Mon père, ce mystère enchaîné à l'éternité, a choisi de s'éclipser dans l'obscurité de l'amour, abandonnant sa fille à la solitude. Le nom de celle qui l'a ensorcelé s'évapore dans mes souvenirs, un murmure lointain devenu presqu'étranger. Kanchala. Oui, c'était elle. Une présence fugace dans le théâtre de ma jeunesse éternelle.

À cette époque révolue, nous nous tenions ensemble dans les ombres de ce manoir éternel, défiant le passage du temps alors que j'étais à l'apogée de mon enfance. Mais aujourd'hui, son absence se fait cruellement sentir, malgré les années qui ont passé et l'usure de la vie. Pourquoi ne puis-je simplement l'oublier?

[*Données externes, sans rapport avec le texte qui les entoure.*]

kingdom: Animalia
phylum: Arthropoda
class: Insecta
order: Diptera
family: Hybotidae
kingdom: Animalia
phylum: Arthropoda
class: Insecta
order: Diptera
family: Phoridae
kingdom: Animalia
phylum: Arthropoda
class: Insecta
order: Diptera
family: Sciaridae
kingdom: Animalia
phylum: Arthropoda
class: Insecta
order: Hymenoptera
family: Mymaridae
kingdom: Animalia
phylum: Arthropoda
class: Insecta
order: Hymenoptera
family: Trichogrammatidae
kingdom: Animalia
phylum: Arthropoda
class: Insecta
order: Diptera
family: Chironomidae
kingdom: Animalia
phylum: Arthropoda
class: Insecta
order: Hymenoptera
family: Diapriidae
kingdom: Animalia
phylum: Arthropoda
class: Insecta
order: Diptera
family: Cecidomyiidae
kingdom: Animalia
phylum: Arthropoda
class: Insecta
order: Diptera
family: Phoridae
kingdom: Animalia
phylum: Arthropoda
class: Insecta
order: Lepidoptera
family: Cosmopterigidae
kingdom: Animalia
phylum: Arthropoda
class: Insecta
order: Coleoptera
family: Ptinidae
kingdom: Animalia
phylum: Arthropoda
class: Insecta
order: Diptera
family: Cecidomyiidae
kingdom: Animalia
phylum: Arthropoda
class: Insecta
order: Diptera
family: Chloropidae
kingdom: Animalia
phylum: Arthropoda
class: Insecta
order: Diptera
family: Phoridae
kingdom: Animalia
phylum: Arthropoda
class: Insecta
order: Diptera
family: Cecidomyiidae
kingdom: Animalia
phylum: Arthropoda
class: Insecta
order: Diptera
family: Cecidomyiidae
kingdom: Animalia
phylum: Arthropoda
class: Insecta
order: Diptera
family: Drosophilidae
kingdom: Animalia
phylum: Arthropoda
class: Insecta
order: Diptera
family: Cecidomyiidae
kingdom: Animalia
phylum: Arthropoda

Les siècles s'écoulent, impitoyables et furtifs, mais mon souvenir de ses derniers mots reste gravé dans ma mémoire comme une empreinte indélébile. "Je ne peux plus vivre sans elle", avait-il murmuré, ses yeux chargés d'une passion que je ne comprenais pas à mes dix ans et que je ne comprends toujours pas. "Ma chérie, je t'aime tout autant. Nous nous retrouverons dans cette ville, sous les étoiles éternelles que tu veilles. Prends soin de ton oncle, comme il prendra soin de toi au fil des siècles."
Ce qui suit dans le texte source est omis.